6.02 Limitation of Liability

No Director, officer or member of the Society is, in his individual capacity, liable for a debt or liability of the Society. Every Director or officer of the Society in exercising his powers and discharging his duties shall act honestly and in good faith with a view to the best interests of the Society and exercise the care, diligence and skill that a reasonably prudent person would exercise in comparable circumstances. Subject to the foregoing, no Director or officer for the time being of the Society shall be liable for the acts, receipts, neglects or defaults of any other Director, officer or employee for joining in any receipt or act of conformity, for any loss, damage or expense happening to the Society through the insufficiency or deficiency of title to any property acquired by the Society or for or on behalf of the Society, for the insufficiency or deficiency of any security in or upon which any of the moneys of or belonging to the Society shall be placed out or invested or for any loss, conversion, misapplication or misappropriation, of or any damage resulting from any dealings with any moneys, securities or other assets belonging to the Society, for any other loss, damage or misfortune whatsoever which may happen in the execution of the duties of his respective office or trust or in relation, thereto; provided that nothing herein shall relieve any Director or officer from the duty to act in accordance with the Act and the regulations thereunder or from liability for any breach thereof. The Directors or officers for the time being of the Society shall not be under any duty or responsibility in respect of any contract, act or transaction whether or not made, done or entered into the name or on behalf of the Society, except such as shall have been submitted to and authorized or approved by the Board of Directors.

6.03 Indemnity

The Society shall indemnify a Director or officer, a former Director or officer, or a person who acts or acted at the Society’s request, and his heirs, executors, administrators and other legal representatives, from and against.

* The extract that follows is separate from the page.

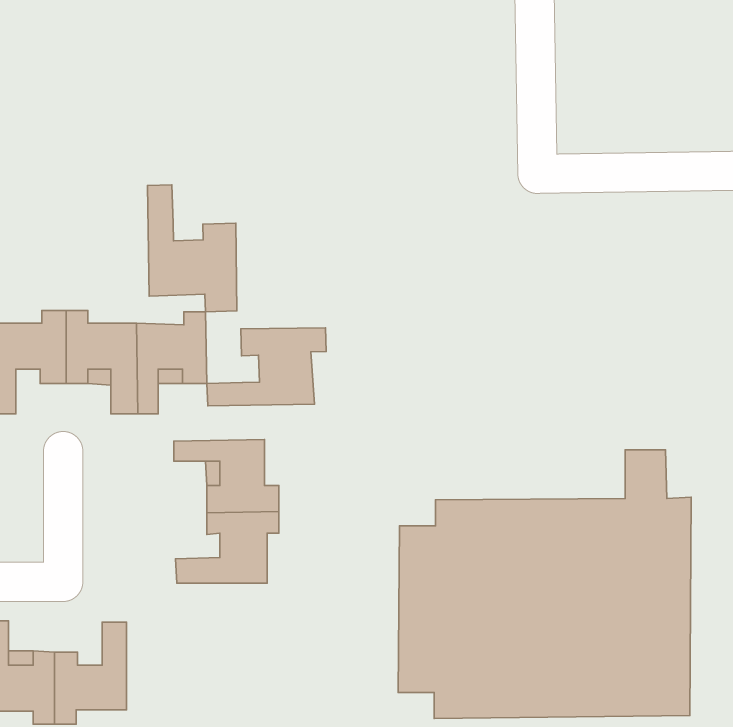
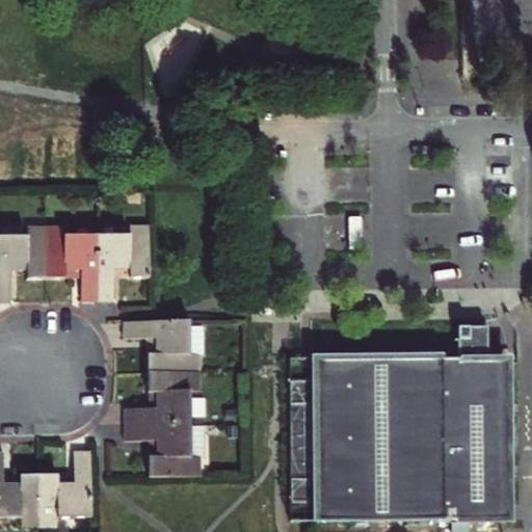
building: [147,185,237,312] -> none
building: [207,328,326,406] -> none
building: none -> [128,422,203,474]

Any liability and all costs, charges and expenses that he sustains or incurs in respect of any action, suit or proceeding that is proposed or commenced against him for or in respect of anything done or permitted by him in respect of the execution of the duties of his office; and

All other costs, charges and expenses that he sustains or incurs in respect of the affairs of the Society, except where such liability relates to his failure to act honestly and in good faith with a view to the best interests of the Society. The Society shall also indemnify such persons in such other circumstances as the Act permits or requires. Nothing in this section shall limit the right of any person entitled to indemnify to claim indemnity apart from the provisions of this section.

6.04 Insurance

Subject to the Act, the Society may purchase and maintain insurance for the benefit of any person referred to in the proceeding section against any liability incurred by him in his capacity as a Director or officer of the Society or where he acted at the Society’s request.